_AIM:_ Tally the lines in the listing below that contain the string "entities". Reply with the number alone.

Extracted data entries
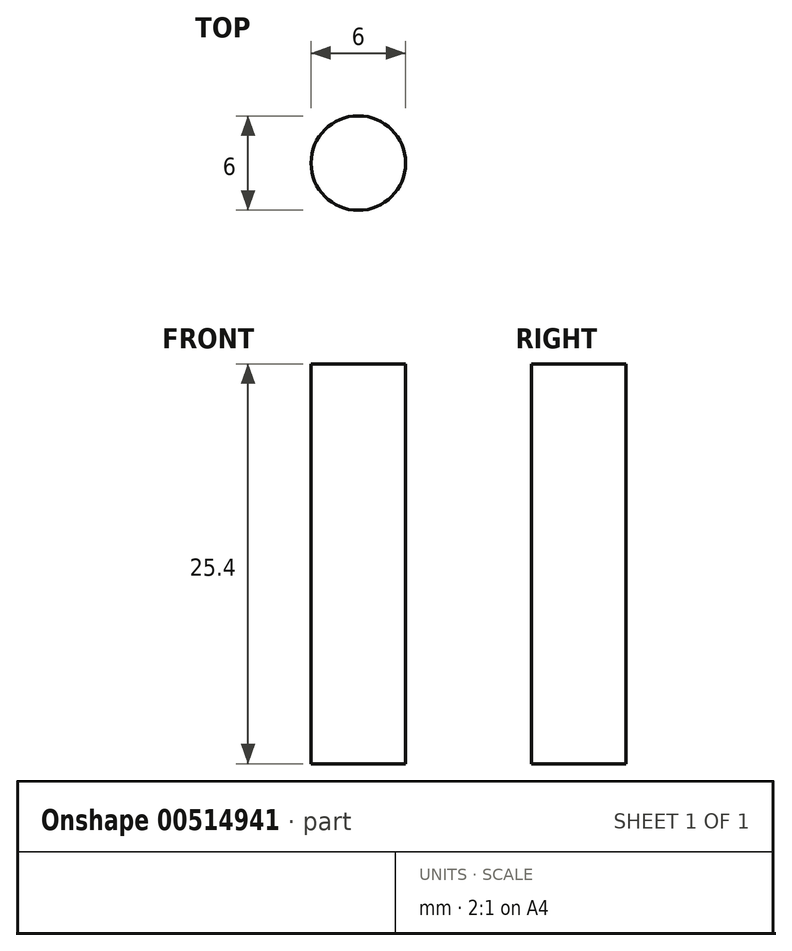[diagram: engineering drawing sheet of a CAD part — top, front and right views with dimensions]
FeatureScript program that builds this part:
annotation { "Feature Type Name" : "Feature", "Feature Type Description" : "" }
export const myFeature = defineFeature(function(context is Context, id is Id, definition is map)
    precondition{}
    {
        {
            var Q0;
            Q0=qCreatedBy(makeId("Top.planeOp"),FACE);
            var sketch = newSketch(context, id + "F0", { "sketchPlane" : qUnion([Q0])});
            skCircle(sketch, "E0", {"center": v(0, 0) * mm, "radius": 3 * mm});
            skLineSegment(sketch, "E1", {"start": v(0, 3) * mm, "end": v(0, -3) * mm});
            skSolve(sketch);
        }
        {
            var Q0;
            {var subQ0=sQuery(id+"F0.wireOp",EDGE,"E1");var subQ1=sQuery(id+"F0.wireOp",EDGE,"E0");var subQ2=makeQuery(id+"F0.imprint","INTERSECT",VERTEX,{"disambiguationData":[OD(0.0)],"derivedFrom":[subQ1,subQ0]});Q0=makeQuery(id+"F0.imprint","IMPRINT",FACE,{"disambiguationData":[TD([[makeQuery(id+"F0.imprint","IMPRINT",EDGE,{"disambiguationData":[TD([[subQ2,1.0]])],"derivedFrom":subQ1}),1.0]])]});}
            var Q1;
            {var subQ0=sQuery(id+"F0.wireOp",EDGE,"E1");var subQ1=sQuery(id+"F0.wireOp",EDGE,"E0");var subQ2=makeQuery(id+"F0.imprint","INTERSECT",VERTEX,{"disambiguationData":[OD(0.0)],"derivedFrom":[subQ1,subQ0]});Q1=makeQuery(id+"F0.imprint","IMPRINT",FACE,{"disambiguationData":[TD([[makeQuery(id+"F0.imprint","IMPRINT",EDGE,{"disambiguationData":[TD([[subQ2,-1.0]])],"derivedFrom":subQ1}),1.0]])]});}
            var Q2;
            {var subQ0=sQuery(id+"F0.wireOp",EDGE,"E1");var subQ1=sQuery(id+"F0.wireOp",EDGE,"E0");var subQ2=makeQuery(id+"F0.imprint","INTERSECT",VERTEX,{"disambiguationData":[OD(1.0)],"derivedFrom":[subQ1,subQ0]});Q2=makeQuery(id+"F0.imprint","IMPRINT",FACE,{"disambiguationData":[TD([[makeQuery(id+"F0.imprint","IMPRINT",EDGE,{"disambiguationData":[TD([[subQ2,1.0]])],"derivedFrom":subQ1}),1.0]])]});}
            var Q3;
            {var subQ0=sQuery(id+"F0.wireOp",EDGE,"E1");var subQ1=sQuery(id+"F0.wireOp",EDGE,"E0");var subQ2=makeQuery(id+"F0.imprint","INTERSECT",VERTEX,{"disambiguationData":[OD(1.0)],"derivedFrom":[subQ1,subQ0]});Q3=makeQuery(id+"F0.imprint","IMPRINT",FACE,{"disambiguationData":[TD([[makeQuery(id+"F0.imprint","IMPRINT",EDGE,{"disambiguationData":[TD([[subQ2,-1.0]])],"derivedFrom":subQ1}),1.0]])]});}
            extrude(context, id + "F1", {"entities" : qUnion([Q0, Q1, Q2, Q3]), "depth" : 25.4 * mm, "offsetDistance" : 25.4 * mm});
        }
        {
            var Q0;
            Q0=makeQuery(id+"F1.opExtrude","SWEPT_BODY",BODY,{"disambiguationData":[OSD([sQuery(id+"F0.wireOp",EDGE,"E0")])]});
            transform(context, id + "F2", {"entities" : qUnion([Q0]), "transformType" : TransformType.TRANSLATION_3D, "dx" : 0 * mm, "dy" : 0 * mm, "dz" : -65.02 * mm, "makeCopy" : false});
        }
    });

_CORRECT RESPONSE:_ 2